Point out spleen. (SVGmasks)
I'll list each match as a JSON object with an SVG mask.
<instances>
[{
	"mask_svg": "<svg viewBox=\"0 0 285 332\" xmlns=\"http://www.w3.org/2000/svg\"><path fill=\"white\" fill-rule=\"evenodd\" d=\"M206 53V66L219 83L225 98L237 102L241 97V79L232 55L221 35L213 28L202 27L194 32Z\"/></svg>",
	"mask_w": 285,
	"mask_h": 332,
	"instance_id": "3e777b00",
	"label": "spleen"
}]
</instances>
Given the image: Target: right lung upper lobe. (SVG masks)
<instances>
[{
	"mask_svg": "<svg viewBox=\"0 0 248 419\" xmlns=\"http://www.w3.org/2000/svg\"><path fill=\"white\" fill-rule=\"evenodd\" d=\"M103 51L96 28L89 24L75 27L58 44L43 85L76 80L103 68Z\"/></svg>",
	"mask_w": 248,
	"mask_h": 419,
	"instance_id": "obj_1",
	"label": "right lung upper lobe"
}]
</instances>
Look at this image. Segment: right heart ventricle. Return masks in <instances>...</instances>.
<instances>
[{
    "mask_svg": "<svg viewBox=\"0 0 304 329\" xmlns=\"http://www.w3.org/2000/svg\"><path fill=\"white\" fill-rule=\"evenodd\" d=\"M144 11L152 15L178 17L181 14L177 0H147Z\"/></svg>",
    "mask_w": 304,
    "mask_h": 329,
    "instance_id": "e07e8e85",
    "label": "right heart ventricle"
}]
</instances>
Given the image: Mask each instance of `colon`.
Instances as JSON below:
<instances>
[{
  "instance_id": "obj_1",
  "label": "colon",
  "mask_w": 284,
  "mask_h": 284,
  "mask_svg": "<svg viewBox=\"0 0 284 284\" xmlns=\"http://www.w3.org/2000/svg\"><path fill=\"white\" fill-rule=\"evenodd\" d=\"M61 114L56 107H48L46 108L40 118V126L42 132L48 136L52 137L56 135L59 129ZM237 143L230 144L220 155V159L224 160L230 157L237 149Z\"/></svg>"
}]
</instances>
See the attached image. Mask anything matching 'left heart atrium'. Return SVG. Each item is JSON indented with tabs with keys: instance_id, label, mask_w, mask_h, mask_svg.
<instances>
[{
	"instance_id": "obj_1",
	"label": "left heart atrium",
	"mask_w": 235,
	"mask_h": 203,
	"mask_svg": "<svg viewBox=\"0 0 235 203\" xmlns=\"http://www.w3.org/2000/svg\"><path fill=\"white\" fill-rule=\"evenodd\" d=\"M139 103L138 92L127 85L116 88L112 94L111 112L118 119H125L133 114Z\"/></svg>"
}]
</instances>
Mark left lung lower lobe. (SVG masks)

··········

● **Requirement**
Show each line from the entries above that contains the word "with", copied in full.

● **Response to the task**
I'll list each match as a JSON object with an SVG mask.
See the attached image. Mask anything matching 'left heart atrium'. Return SVG. Each item is JSON indented with tabs with keys: instance_id, label, mask_w, mask_h, mask_svg.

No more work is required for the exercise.